Este ha sido un fin de semana diferente, largo y movido. Comenzó el jueves cuando eme y yo decidimos hacer croquetas a las ocho de la noche y pensando que no nos llevaría más de tres cuartos de hora. Craso error. Tras más de dos horas de pie, bregando con las jod**** croquetas que nos habían salido blandas (como siempre), embadurnándolas de un mar de pan rallado y hastiados de tanta masa, huevo batido y harina, nos dimos por vencidos, cerramos el restaurante y cenamos una pizza. Güelita, tienes que decirme como coñ* haces las croquetas…

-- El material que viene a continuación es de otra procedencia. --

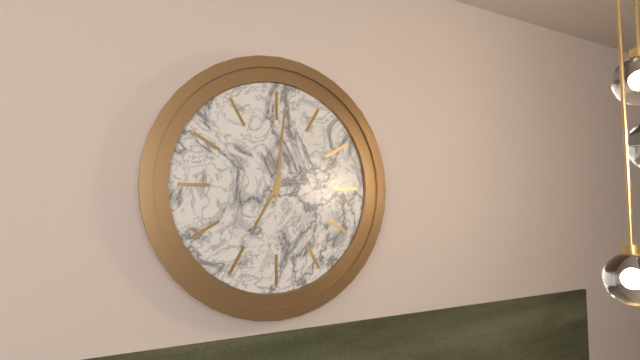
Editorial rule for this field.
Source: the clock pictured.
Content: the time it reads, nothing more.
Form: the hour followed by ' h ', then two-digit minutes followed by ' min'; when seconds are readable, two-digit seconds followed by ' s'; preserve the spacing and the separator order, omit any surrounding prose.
7 h 01 min
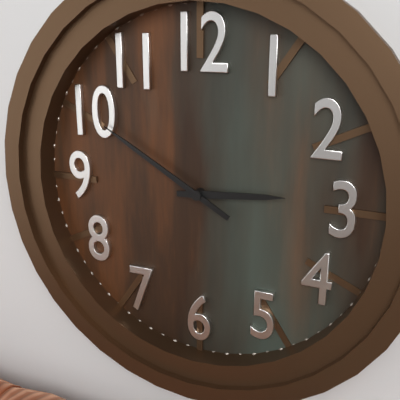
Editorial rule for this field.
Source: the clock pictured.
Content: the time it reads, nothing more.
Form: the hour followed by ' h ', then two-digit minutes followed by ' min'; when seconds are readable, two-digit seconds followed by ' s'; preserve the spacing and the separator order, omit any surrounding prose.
2 h 50 min
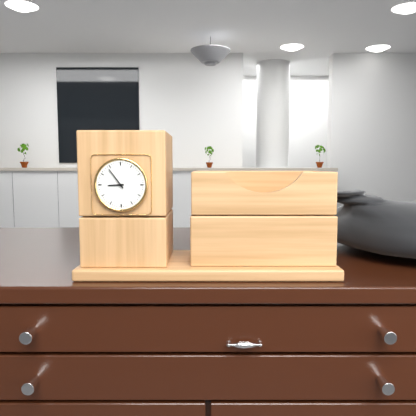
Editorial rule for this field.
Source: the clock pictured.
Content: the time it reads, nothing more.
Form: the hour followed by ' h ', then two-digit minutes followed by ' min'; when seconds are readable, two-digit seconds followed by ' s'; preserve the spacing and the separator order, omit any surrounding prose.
8 h 54 min
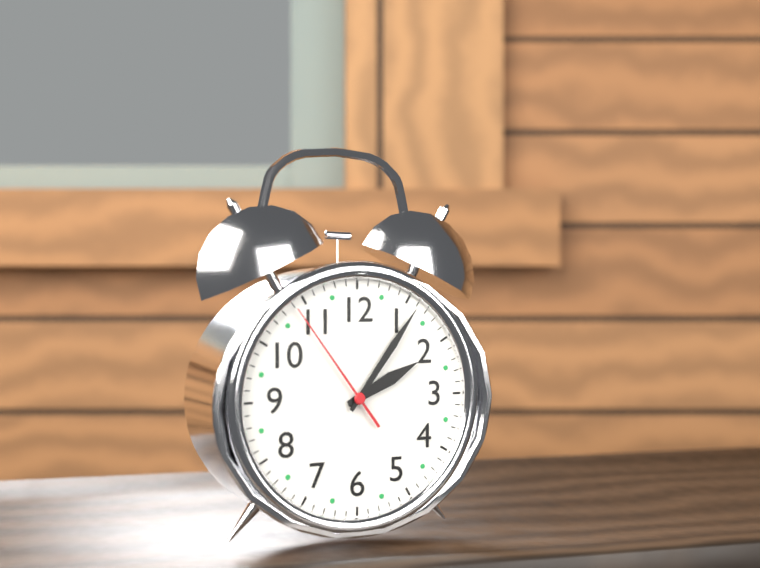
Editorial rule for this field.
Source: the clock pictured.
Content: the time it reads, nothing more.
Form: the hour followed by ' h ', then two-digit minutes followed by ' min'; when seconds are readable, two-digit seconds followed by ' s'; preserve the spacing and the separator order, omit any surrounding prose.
2 h 06 min 54 s
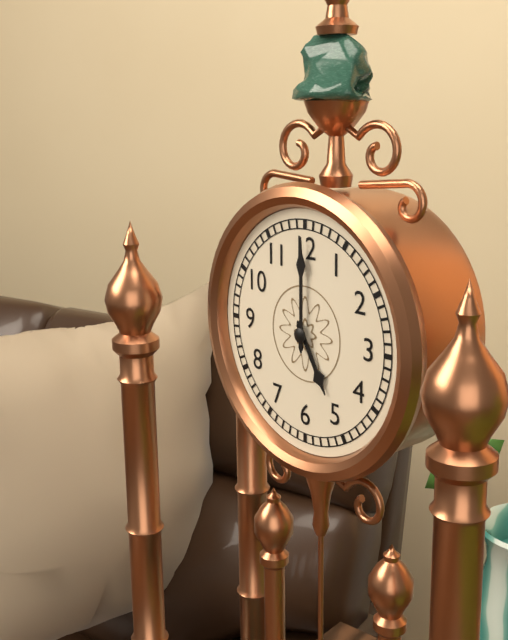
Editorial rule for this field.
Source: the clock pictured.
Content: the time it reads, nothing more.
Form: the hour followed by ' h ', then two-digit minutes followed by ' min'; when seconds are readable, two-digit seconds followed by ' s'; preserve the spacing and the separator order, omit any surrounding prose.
5 h 00 min
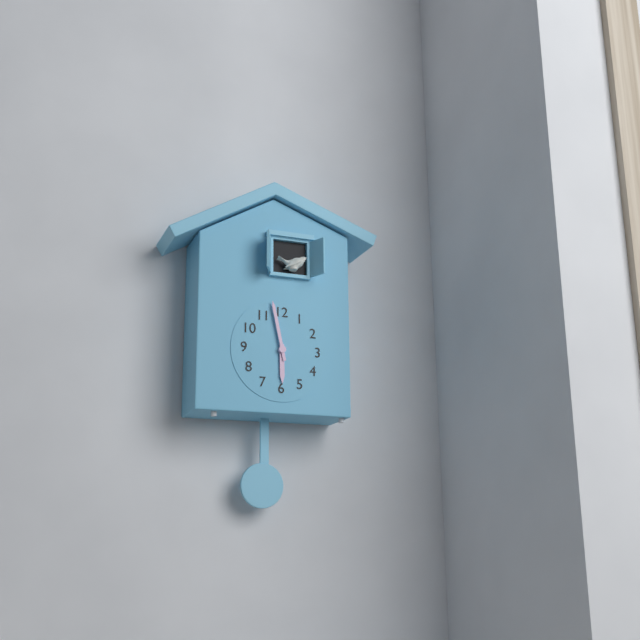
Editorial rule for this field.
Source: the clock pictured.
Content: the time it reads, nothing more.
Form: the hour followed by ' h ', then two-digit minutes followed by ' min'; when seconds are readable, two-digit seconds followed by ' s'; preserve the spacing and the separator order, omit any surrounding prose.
5 h 58 min
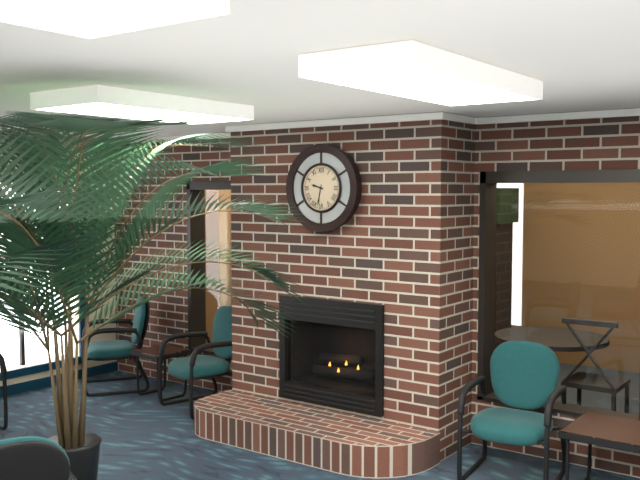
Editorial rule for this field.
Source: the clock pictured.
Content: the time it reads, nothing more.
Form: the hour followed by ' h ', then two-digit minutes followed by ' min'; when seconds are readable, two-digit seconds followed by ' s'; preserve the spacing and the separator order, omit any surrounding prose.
9 h 32 min
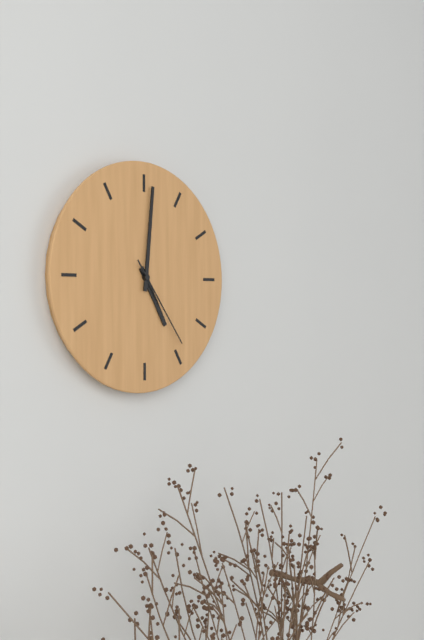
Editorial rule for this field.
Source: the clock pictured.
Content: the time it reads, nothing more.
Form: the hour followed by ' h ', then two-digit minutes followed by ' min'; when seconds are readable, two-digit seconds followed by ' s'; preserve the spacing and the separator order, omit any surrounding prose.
5 h 01 min 24 s
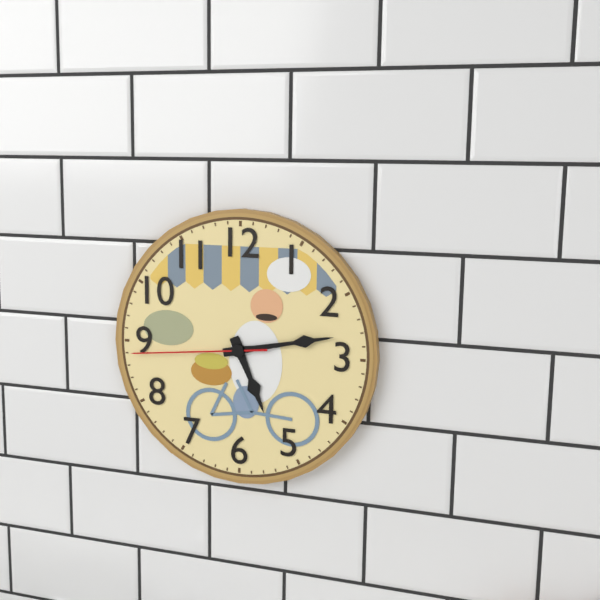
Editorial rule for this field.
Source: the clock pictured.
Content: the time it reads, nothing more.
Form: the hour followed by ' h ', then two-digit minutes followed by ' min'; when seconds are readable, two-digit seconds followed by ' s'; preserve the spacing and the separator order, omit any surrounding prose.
5 h 13 min 44 s
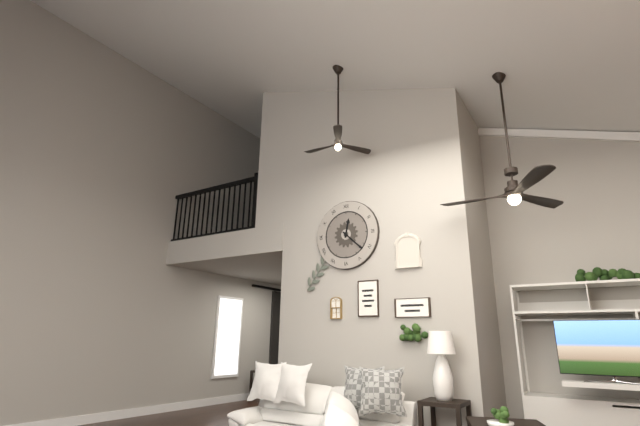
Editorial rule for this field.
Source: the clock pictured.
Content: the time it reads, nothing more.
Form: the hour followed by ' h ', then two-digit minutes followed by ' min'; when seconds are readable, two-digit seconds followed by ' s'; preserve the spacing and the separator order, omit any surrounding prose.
12 h 22 min
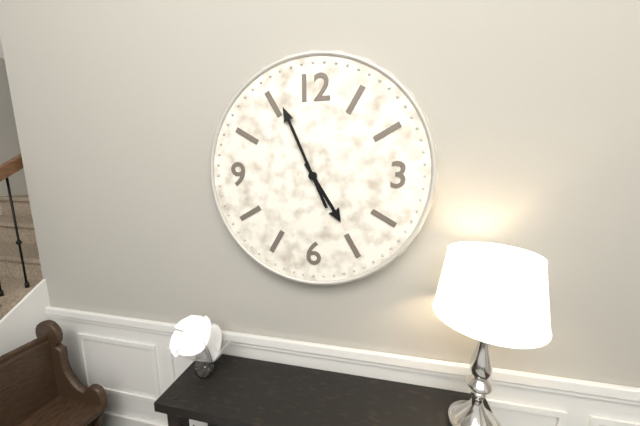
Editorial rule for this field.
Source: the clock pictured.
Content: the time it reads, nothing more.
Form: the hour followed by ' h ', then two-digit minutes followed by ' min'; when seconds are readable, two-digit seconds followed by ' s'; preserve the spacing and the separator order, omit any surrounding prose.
4 h 56 min
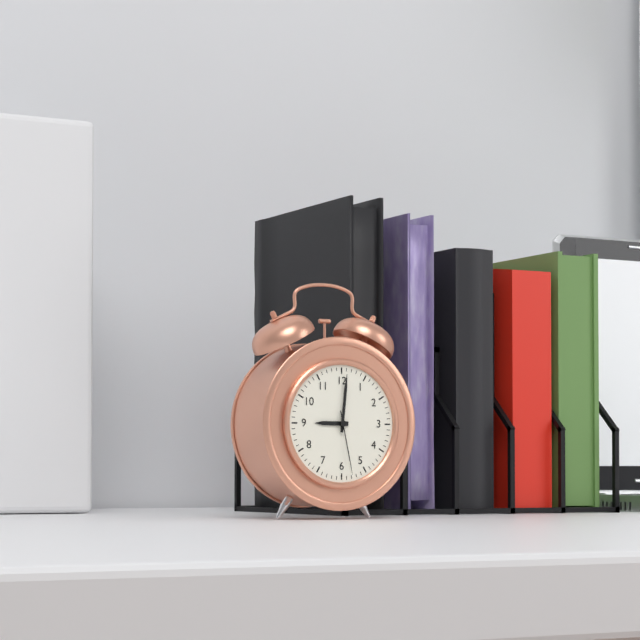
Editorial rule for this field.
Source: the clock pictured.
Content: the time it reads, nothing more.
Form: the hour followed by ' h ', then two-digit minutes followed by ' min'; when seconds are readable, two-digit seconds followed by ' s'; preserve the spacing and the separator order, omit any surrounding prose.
9 h 01 min 28 s
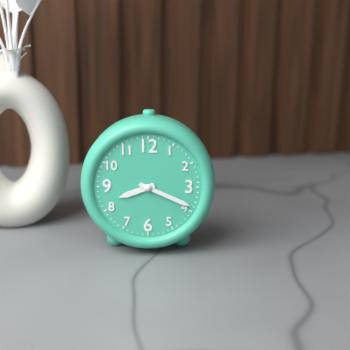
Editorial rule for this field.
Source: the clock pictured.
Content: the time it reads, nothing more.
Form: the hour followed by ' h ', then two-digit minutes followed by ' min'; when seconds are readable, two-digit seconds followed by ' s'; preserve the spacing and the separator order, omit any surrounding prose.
8 h 19 min
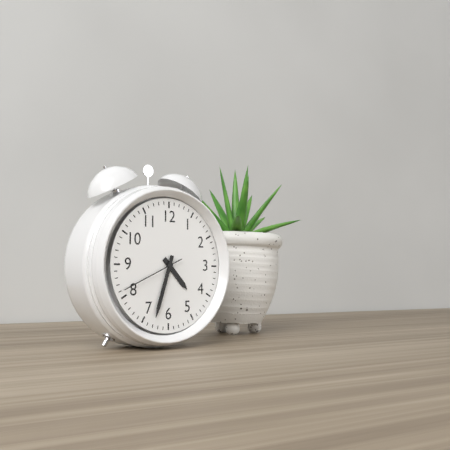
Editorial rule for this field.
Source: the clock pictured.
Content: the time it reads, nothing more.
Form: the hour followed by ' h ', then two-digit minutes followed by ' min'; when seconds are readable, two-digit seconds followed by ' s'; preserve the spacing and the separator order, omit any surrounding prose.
4 h 33 min 41 s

El viernes tocó cena con los compis del trabajo y no estuvo nada mal. Acostumbrado a ver a la misma gente, siempre vestidos de la misma manera, encontrarse con una banda de camisetas y vaqueros fue un verdadero alivio. Al final, lo de siempre: cena copiosa, cava, café, botellón y chiringuitos. Lo más divertido fue, sin dudas, el botellón porque todos los institutos de Mérida habían celebrado la graduación de los elementos de cuarto de la ESO ese mismo día y aquello estaba lleno de niñatos (y niñatas, maldita ley de género) vestidos como para una boda y borrachos, borrachos como si el mundo se acabase al dar las seis de la mañana.
En el norte, arriba, el botellón no se practica. No es que seamos muy señoritos (creo que todo lo contrario), sino que tenemos otras ideas, otra manera de hacer las cosas. Por estas latitudes, meterse en un tugurio a las dos de mañana, con treinta y cinco grados afuera es, simplemente, un acto de valentía y pundonor. Además, quien paga cuatro y cinco jiuros pudiendo pagar dos…
Y ya como colofón a las fiestas patronales de San Curro, unos pocos flipados nos fuimos a montar en cart, kart o como se escriba (kart a partir de este punto). ¡Fue genial! Sólo éramos cinco y teníamos quince minutos, pero hubo de todo, miedo escénico, descontrol del coche, adelantamientos limpios, y sucios, pasadas de frenada y choques con abandonos.
Al final, de los cinco quedé en tercer lugar, lo cual le sienta bien a mi ego.